Beyond a line of baby gates, the back section of the basement hosts an office, where Anaya keeps her desk, and its cubby-lined lobby where visitors are asked to sign in and cover their shoes for the babies who are still crawling.
Recess takes over the backyard, before lunch and naps. On this day, Anaya serves baked bucatini pasta, with broccoli, watermelon and milk, a meal she’s able to prep ahead of time. Earlier in the week, she was up at 6 one morning cooking caldo de res, a Mexican beef stew, before children began to arrive at 7.
‘Much more than childcare’
Everything Anaya and her assistants do is intended to help little students hit a series of developmental milestones — and then get them extra support if they can’t.
For example, babies should be able to sit up and make babbling sounds by 9 months. By 2 years, toddlers should be able to use a spoon, run, and string two words together.
“What Head Start really aims to do is not only provide the child that safe, secure, high-quality learning environment, but also partner with families so that they also recognize what a child is learning in those very, very early months and years, to really support their development as they continue to get older,” says Julissa Cruz, also from the Carole Robertson Center.
The Carole Robertson Center gives its providers a wide range of wraparound support far beyond what a standalone basement childcare could afford on its own.
For the providers, the partnership brings curriculum, tech support, and other help to keep up with federal rules, including around health and safety. It also provides some office equipment because “we want the educators in our network to have sustainable businesses, and sustainable programs,” Knight says.
Then, for the children, Knight’s colleagues offer a slew of holistic services: health screenings like vision and hearing checks, and attention to nutrition.
For parents, there’s feedback not only from Anaya but one-on-one help from “parent support specialists” who work with the families, and from other experts, who take a two-generational approach.
“It’s so much more than just child care, and that’s what our partnership with [the] Carole Robertson [Center] and Head Start has done,” Anaya says over the clatter of lunch. “It takes us from just being child care to high-quality early childhood care and education.”
What the research says
Not all childcare centers do this kind of early education right, experts say. But when they do, they see results.
As of a year ago, the Department of Health and Human Services touted research showing how three-year-olds at the end of Early Head Start performed “significantly better” on a series of measures than a randomly assigned control group. Early Head Start students also “tended to have the best overall outcomes” at the start of kindergarten.

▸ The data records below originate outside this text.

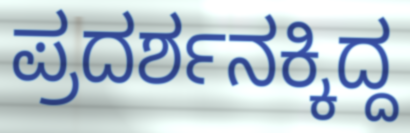
ಪ್ರದರ್ಶನಕ್ಕಿದ್ದ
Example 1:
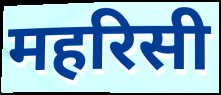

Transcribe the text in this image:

महरिसी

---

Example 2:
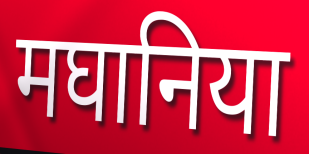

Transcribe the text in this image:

मघानिया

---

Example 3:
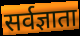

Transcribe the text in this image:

सर्वज्ञाता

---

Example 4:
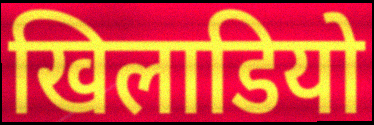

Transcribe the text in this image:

खिलाडियो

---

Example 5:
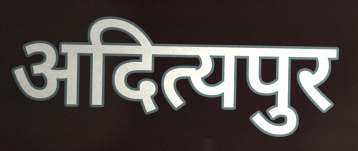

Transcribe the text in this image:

अदित्यपुर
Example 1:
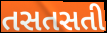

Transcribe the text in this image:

તસતસતી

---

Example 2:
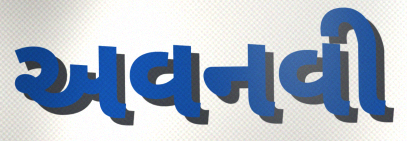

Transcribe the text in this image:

અવનવી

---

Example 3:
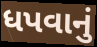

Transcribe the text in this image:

ધપવાનું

Families prefer home-based care for its familiar culture, says Juliet Bromer, a research professor at Chicago’s Erikson Institute who’s long studied home-based childcare. Parents also don’t like having to change locations and trusted caregivers when it’s time for preschool.
But children — even babies and toddlers — still need more than just daycare.

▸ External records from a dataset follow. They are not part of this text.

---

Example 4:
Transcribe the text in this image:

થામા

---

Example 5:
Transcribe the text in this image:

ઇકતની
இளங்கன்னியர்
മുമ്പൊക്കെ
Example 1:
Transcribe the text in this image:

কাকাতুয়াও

Before becoming a Head Start provider, Anaya had to care for children on two shifts, morning and afternoon, to earn enough. Since joining forces with the Carole Robertson Center, she’s been able to offer a better teacher-to-student ratio, bolstered by the center’s expertise.

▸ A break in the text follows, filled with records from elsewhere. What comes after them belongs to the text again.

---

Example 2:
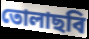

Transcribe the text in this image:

তোলাছবি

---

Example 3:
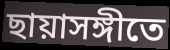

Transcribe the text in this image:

ছায়াসঙ্গীতে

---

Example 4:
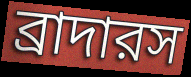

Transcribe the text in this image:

ব্রাদারস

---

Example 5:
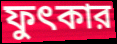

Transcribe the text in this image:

ফুৎকার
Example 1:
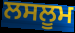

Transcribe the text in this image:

ਲਸਲੂਮ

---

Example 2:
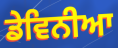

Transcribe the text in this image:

ਡੇਵਿਨੀਆ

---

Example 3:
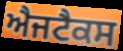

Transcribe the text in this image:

Bromer’s research has shown that childcare providers that were part of such networks “offered higher quality care” than unaffiliated providers.
Head Start’s value has been in how it “recognized how important early childhood years are and how important it is to have a system that supports families and children,” Bromer says. “And if that were to go away, I can’t really think of another system that gives us that vision.
It could be improved, Bromer says, “just like so many of our systems need to be improved.” Among the most cited critiques are that programs don’t last the whole day or the entire school year — or that quality isn’t uniform.
“But getting rid of it,” she says, “also gets rid of this vision.”